Task item:
Please answer these questions about the blog text:
1. What did Mark tell Santa he wanted?
2. What did J give as a gift to add to the wedding set?
3. How much does Mark weigh according to the scale at home?

Exercise text:
_ _ _ _ _
Saturday, December 27, 2014

Christmas 2014

The holidays this year we're magical. I never believed it when people said Christmas when you're a kid is topped by Christmas when you have a kid but it's so, so true. Even when your child is only 3 months old and prefers staring at the lamp than opening his 20 gifts! 

We started out the festivities by visiting Santa (and spending an absurd amount on an 8x10) where Mark told the big man in red that he wanted golf clubs and diamonds. Smart boy we have right there. He could care less who holds him which is such a blessing so we were able to capture his blank stare in all it's glory. 

We spent Christmas Eve visiting J's dad's house so they could spoil the babe and ended the evening at my mom's like we always do. Can you even stand that little sweater romper? Who says girls are the fun ones to dress up! My sister has been working on a quilt for Mark ever since we announced my pregnancy and it was such an amazing, thoughtful gift we'll have forever.  

J and I started the tradition of opening gifts from each other in the quiet of our own home on Christmas Eve so this year, after we put Mark to bed, we poured ourselves a drink and enjoyed a moment just the two of us. J gifted me a gorgeous sapphire ring to add to my wedding set to symbolize our little babe and I was again blown away by his thoughtfulness. I picked a good man, that's for sure. We spent a while reflecting on the year and boy has it been a good one! Especially since we decided on Christmas Eve last year that we wanted a family and our sweet little man turned 3 months old on Christmas Day. 
Like last year, we hosted Christmas for J's mom's side of the family (and my family too) and it went off without a hitch. We got to relax in our own home which is awesome with a new baby, had tons of yummy food including pork from the smoker and really enjoyed ourselves. Family is so important to both of us and it's such a blessing to have everyone together under one roof making new and continuing old traditions. It was yet again another fabulous holiday season in the books and I'm a bit in denial that it's over already! Until next year...

Friday, December 26, 2014

Baby H: Three Months of Mark

 He... 

[+] weighs 12lbs according to our scale at home but we won't get an accurate weight or length measurement until his 4 month well-baby check-up in another month.

[+] turned 3 months old on Christmas day and celebrated his first holiday season with lots of family and lots of love. He has all these new toys to play with and could care less about any of them right now. Babies!

[+] is 100% sleeping in his crib and the transition went really well. We started with naps during the day to get him used to it and then decided one night to just not pull out the rock n' play. He sleeps along the short end of the crib (perpendicular to how you'd normally sleep in a bed) as I heard they like being near the walls so it doesn't feel so open. We also have a bath towel rolled up into a "U" under the fitted crib sheet that we set him in so when he turns a bit he doesn't feel so "free". Eventually we'll move him more and more to the center and remove the towel, along with someday removing his swaddle but for now I'm just happy with our progress.
_ _ _ _ _
Page-level text extractions:
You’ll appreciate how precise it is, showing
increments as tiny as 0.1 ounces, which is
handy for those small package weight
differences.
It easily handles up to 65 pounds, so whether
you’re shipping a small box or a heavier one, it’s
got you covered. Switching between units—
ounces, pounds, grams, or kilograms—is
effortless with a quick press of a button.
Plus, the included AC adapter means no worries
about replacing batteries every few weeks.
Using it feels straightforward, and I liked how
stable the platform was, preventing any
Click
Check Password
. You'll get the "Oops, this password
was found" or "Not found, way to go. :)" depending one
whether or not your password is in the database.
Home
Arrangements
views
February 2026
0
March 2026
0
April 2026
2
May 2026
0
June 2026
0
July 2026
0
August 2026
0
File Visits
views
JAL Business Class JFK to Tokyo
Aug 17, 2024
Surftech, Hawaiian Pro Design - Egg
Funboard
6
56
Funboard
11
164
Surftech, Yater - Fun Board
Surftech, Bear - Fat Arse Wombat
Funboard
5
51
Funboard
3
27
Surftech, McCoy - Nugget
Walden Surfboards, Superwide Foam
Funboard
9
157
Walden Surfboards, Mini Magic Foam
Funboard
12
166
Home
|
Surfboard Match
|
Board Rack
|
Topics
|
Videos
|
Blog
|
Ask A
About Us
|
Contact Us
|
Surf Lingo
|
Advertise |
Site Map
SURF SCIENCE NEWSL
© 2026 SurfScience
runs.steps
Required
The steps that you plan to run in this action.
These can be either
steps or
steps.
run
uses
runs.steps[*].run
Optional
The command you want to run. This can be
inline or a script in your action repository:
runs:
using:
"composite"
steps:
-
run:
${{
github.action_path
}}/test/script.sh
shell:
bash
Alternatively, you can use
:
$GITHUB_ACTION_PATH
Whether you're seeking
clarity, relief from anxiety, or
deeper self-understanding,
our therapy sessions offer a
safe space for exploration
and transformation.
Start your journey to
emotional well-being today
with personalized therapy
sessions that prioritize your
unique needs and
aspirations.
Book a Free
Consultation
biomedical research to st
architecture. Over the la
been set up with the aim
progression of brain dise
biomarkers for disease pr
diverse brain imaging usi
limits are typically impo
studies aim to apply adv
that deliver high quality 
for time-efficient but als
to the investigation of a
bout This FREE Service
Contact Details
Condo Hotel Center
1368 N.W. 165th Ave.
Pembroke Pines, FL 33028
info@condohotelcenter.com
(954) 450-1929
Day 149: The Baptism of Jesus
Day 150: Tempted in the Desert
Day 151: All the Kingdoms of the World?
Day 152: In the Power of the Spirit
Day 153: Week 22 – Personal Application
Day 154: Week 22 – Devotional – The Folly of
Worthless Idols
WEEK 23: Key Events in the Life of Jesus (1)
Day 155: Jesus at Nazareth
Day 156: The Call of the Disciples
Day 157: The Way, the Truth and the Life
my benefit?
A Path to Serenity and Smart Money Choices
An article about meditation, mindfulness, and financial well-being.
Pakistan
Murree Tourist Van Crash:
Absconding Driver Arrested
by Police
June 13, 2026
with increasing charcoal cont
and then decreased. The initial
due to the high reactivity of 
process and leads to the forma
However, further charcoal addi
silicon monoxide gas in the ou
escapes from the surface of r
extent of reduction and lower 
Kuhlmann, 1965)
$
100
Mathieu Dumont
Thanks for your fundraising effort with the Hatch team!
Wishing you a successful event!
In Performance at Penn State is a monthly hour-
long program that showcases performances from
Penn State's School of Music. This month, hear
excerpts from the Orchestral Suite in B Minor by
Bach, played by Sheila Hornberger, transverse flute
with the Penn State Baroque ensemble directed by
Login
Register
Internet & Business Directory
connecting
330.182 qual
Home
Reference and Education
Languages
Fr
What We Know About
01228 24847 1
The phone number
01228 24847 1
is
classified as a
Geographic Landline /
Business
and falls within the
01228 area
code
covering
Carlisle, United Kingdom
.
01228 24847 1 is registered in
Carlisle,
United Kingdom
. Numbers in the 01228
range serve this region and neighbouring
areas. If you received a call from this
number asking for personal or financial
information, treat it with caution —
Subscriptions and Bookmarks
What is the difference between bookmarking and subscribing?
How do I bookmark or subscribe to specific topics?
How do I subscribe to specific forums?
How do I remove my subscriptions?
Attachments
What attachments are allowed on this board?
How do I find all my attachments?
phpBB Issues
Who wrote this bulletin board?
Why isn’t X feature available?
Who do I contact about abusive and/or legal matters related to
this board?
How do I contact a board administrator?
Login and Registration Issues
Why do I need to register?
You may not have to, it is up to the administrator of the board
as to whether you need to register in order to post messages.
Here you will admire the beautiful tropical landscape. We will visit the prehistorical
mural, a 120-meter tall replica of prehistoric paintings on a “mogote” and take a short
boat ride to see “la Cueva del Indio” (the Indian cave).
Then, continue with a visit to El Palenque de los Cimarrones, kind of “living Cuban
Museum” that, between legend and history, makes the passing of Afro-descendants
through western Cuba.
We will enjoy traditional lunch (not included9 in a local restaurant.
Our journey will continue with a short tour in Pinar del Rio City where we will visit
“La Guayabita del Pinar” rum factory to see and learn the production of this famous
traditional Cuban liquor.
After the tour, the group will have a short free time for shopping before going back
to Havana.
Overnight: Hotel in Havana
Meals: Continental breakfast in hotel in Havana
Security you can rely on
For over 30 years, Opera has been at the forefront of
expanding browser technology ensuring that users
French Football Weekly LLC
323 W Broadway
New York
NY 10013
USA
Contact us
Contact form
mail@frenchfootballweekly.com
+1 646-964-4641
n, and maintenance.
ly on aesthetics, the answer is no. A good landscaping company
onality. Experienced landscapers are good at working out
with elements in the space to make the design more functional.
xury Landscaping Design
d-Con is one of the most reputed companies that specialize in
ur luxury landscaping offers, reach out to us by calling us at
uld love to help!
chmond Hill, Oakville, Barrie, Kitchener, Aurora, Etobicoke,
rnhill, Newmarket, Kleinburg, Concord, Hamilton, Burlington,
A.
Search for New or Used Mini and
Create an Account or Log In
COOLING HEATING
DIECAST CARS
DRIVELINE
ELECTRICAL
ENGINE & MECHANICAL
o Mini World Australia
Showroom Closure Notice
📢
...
_ _ _ _ _
Solution for this exercise:
1. Golf clubs and diamonds.
2. A sapphire ring.
3. 12lbs.